» 記述課題 1
ページ単位の抽出テキストの一覧にあるすべての行を、空行を除いて番号付きリストとして出力すること。画像は答えに含めないこと。

» 読む抜粋
________

幅広い活動で日本のミュージックシーンに多大な影響を与えた吉田拓郎さんですが、若い頃はフォークファンから激しくバッシングされていました。
それを跳ね返しブレイクしていった原点は、広島時代の音楽活動にあったようです。
若い頃を振り返ってみたいと思います。
吉田拓郎さんのプロフィール
- 出生名:吉田 拓郎
- 生誕:1946年4月5日鹿児島県伊佐郡大口町(現在の伊佐市)
- 鹿児島郡谷山小学校(転校)
- 広島市立皆実小学校
- 翠町中学校
- 広島皆実高校
- 広島商科大学(現在の広島修道大学)卒業
- 血液型:A型
- 身長:176.5cm
- 元妻:四角佳子(1972年 – 1975年)
- 元妻:(1977年 – 1984年)

________

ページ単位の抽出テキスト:
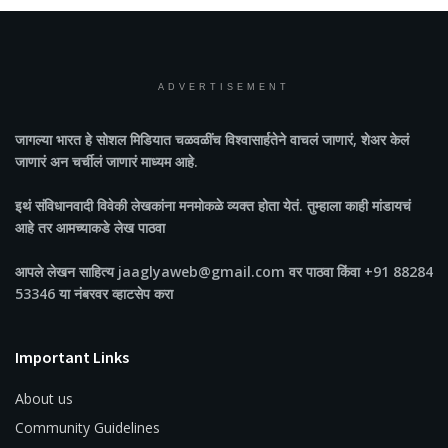
ADVERTISEMENT
जागल्या भारत
हे सोशल मिडियात चळवळींच विश्वासार्हतेने वाचलं जाणारं, शेअर केलं
जाणारं अन चर्चीलं जाणारं माध्यम आहे.
इथं संविधानवादी विवेकी लेखकांना मनमोकळे व्यक्त होता येतं. तुम्हाला काही मांडायचं
आहे तर आमच्याकडे लेख पाठवा
आपले लेखन साहित्य jaaglyaweb@gmail.com वर पाठवा किंवा +91 88284
53346 या नंबरवर व्हाटसेप करा
Important Links
About us
Community Guidelines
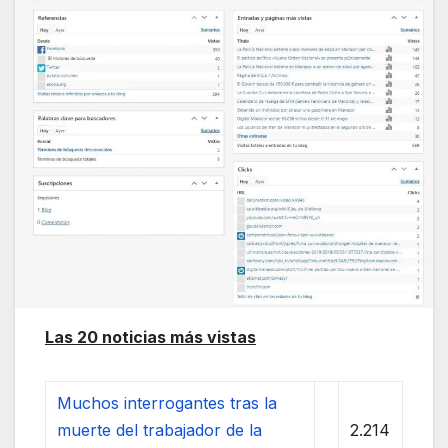
Las 20 noticias más vistas
Muchos interrogantes tras la
muerte del trabajador de la
2.214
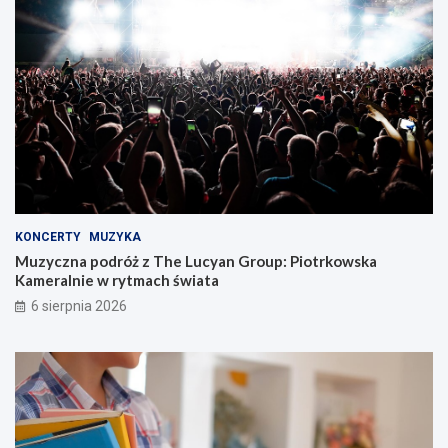
KONCERTY
MUZYKA
Muzyczna podróż z The Lucyan Group: Piotrkowska
Kameralnie w rytmach świata
6 sierpnia 2026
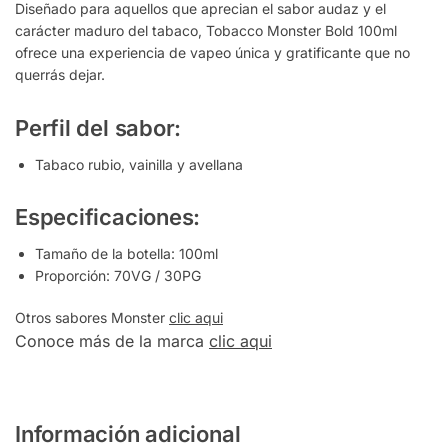
Diseñado para aquellos que aprecian el sabor audaz y el
carácter maduro del tabaco, Tobacco Monster Bold 100ml
ofrece una experiencia de vapeo única y gratificante que no
querrás dejar.
Perfil del sabor:
Tabaco rubio, vainilla y avellana
Especificaciones:
Tamaño de la botella: 100ml
Proporción: 70VG / 30PG
Otros sabores Monster
clic aqui
Conoce más de la marca
clic aqui
Información adicional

________

» 記述課題 2
吉田拓郎さんについての文章のうち、「幅広い活動で日本のミュージッ」を含む語句で始まり「元妻:四角佳子(1972年 – 1975年)」で終わる部分を、一字も変えずに書き出すこと。

» 解答結果 1
1. ADVERTISEMENT
2. जागल्या भारत
3. हे सोशल मिडियात चळवळींच विश्वासार्हतेने वाचलं जाणारं, शेअर केलं
4. जाणारं अन चर्चीलं जाणारं माध्यम आहे.
5. इथं संविधानवादी विवेकी लेखकांना मनमोकळे व्यक्त होता येतं. तुम्हाला काही मांडायचं
6. आहे तर आमच्याकडे लेख पाठवा
7. आपले लेखन साहित्य jaaglyaweb@gmail.com वर पाठवा किंवा +91 88284
8. 53346 या नंबरवर व्हाटसेप करा
9. Important Links
10. About us
11. Community Guidelines
12. Las 20 noticias más vistas
13. Muchos interrogantes tras la
14. muerte del trabajador de la
15. 2.214
16. KONCERTY
17. MUZYKA
18. Muzyczna podróż z The Lucyan Group: Piotrkowska
19. Kameralnie w rytmach świata
20. 6 sierpnia 2026
21. Diseñado para aquellos que aprecian el sabor audaz y el
22. carácter maduro del tabaco, Tobacco Monster Bold 100ml
23. ofrece una experiencia de vapeo única y gratificante que no
24. querrás dejar.
25. Perfil del sabor:
26. Tabaco rubio, vainilla y avellana
27. Especificaciones:
28. Tamaño de la botella: 100ml
29. Proporción: 70VG / 30PG
30. Otros sabores Monster
31. clic aqui
32. Conoce más de la marca
33. clic aqui
34. Información adicional

» 解答結果 2
幅広い活動で日本のミュージックシーンに多大な影響を与えた吉田拓郎さんですが、若い頃はフォークファンから激しくバッシングされていました。
それを跳ね返しブレイクしていった原点は、広島時代の音楽活動にあったようです。
若い頃を振り返ってみたいと思います。
吉田拓郎さんのプロフィール
- 出生名:吉田 拓郎
- 生誕:1946年4月5日鹿児島県伊佐郡大口町(現在の伊佐市)
- 鹿児島郡谷山小学校(転校)
- 広島市立皆実小学校
- 翠町中学校
- 広島皆実高校
- 広島商科大学(現在の広島修道大学)卒業
- 血液型:A型
- 身長:176.5cm
- 元妻:四角佳子(1972年 – 1975年)